= Problem description =
Can you reproduce, word for word, the part of the projects page below that opens with the words containing "Our Projects" and closes with "in phage characterization."?

= Text for analysis =
☆ ☆ ☆ ☆ ☆ ☆ ☆

Our Projects

Here are some ongoing and past projects.


Bioinformatics for combatting antimicrobial resistance

Antimicrobial resistance (AMR) occurs when pathogens evolve to resist medicines used to treat their infection. WHO has declared it as one of the top health threats to humanity. Our lab, along with our collaborators in SComB and the e-Asia JRP ATTACK-AMR project, is using metagenomics to understand the abundance and diversity of AMR-related genes in hospital wastewaters. Another angle of attack on AMR is phage therapy, an alternative to conventional antibiotics, the heavy and loosely regulated use of which has been exacerbating the AMR crisis. Given that lab experiments to study phages can be costly and tedious, our lab is investigating state-of-the-art machine learning techniques to aid in phage characterization.

☆ ☆ ☆ ☆ ☆ ☆ ☆

= Given records =

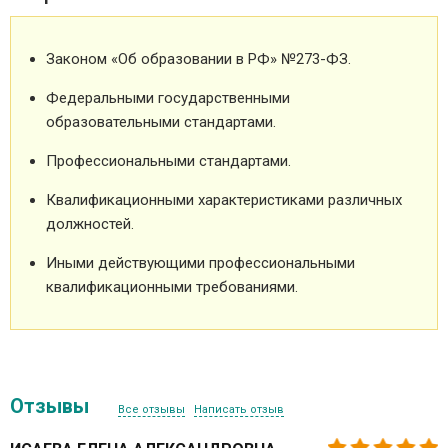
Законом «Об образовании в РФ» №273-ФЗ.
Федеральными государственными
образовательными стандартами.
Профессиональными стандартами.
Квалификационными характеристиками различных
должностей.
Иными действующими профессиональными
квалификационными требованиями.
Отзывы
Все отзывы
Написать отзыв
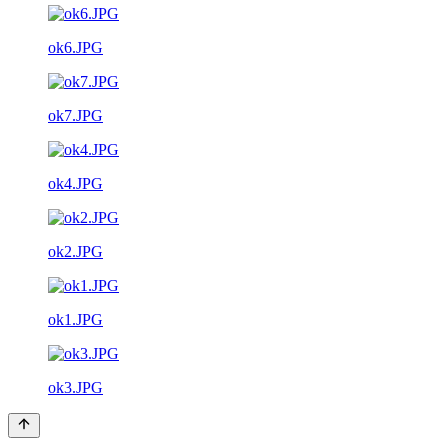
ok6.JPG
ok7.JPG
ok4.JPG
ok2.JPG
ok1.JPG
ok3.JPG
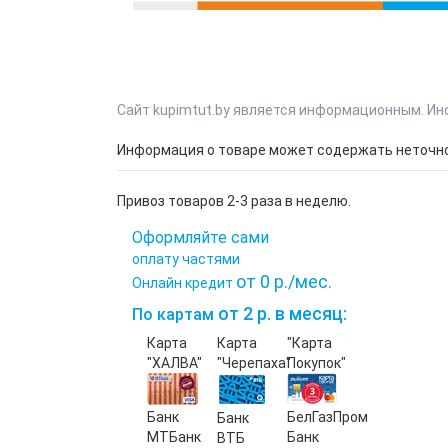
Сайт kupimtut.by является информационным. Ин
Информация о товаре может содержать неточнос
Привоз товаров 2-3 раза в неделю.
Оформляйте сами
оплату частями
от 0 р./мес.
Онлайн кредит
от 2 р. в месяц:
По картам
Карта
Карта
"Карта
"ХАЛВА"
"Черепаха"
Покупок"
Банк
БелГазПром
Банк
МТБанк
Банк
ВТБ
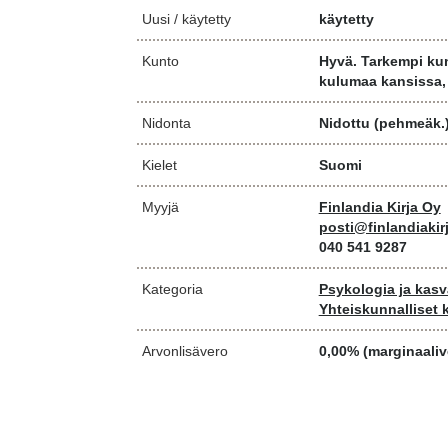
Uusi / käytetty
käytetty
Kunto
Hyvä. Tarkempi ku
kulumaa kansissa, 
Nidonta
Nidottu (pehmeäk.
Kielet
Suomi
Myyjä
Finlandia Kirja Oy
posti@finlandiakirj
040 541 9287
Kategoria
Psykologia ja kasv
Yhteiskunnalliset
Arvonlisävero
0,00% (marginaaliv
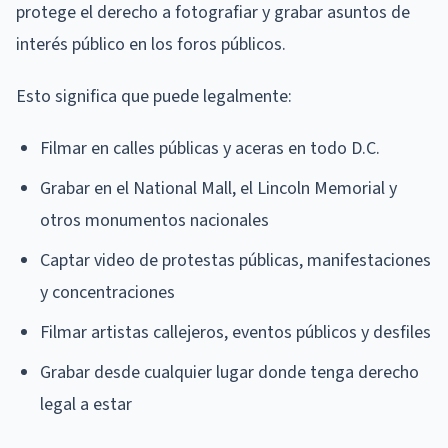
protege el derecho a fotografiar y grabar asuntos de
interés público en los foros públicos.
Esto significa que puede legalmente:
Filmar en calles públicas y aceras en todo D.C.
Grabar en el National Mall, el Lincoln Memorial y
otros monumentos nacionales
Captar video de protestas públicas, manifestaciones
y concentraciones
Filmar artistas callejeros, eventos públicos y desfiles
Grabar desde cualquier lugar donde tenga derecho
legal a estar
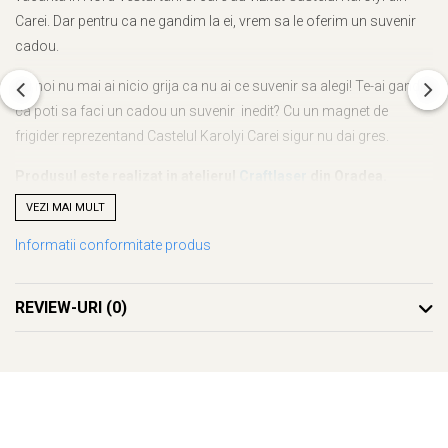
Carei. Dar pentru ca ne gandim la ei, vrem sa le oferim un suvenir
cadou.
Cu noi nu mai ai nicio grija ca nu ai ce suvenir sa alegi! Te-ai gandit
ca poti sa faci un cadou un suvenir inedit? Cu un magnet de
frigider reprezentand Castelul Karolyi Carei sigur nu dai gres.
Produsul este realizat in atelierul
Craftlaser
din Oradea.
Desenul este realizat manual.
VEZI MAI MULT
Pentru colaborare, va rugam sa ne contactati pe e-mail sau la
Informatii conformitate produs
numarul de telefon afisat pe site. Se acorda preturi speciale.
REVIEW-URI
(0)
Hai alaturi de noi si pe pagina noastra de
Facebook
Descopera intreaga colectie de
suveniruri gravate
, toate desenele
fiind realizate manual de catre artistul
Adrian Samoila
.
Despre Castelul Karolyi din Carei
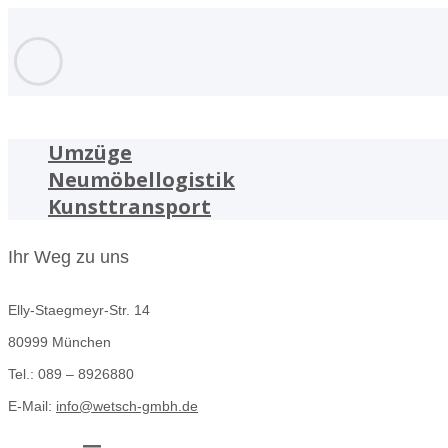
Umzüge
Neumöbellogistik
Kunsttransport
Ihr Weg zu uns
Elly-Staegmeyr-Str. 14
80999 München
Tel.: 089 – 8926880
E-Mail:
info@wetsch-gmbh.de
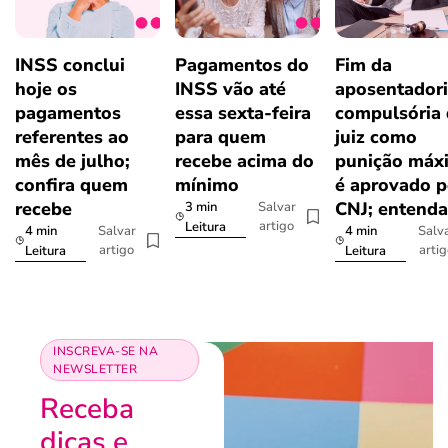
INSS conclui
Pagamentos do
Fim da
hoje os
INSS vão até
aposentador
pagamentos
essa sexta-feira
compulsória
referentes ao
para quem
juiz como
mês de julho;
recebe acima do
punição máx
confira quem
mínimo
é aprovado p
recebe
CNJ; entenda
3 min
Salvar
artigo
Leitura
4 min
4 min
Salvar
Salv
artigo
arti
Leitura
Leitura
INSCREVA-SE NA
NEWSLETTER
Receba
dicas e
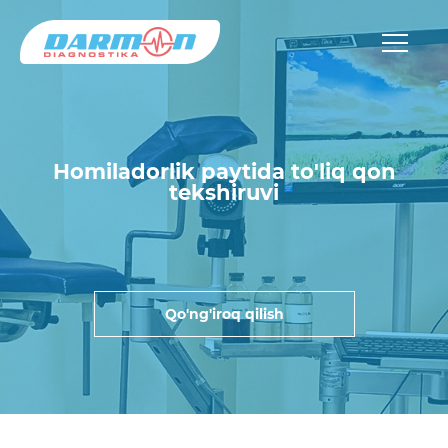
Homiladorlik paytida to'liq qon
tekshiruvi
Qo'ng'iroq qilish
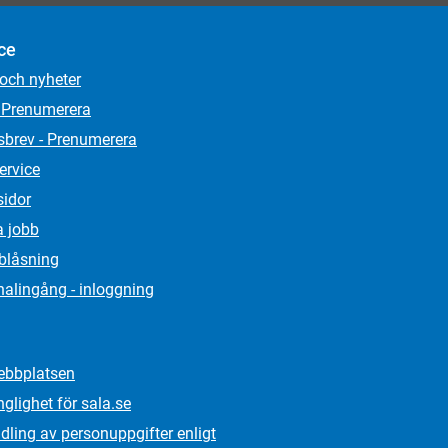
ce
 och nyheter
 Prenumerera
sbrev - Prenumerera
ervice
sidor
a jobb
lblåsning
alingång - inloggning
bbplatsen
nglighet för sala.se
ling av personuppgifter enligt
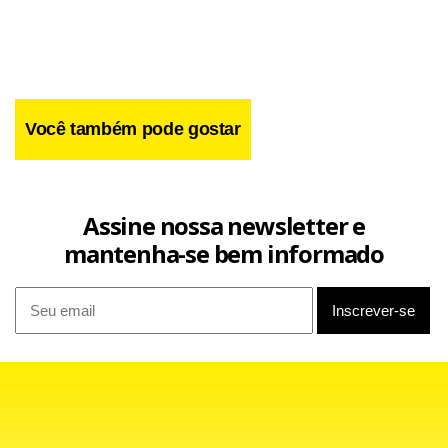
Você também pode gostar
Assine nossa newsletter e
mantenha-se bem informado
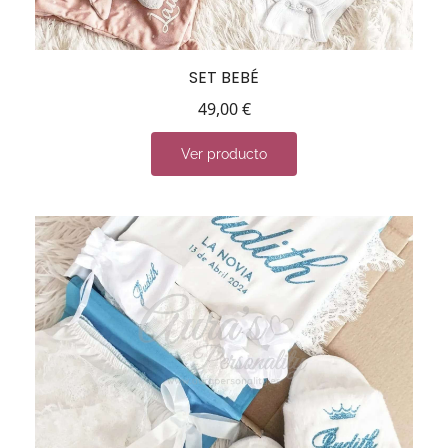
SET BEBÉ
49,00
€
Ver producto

☆ ☆ ☆ ☆ ☆ ☆ ☆

= Your response =
Our Projects

Here are some ongoing and past projects.


Bioinformatics for combatting antimicrobial resistance

Antimicrobial resistance (AMR) occurs when pathogens evolve to resist medicines used to treat their infection. WHO has declared it as one of the top health threats to humanity. Our lab, along with our collaborators in SComB and the e-Asia JRP ATTACK-AMR project, is using metagenomics to understand the abundance and diversity of AMR-related genes in hospital wastewaters. Another angle of attack on AMR is phage therapy, an alternative to conventional antibiotics, the heavy and loosely regulated use of which has been exacerbating the AMR crisis. Given that lab experiments to study phages can be costly and tedious, our lab is investigating state-of-the-art machine learning techniques to aid in phage characterization.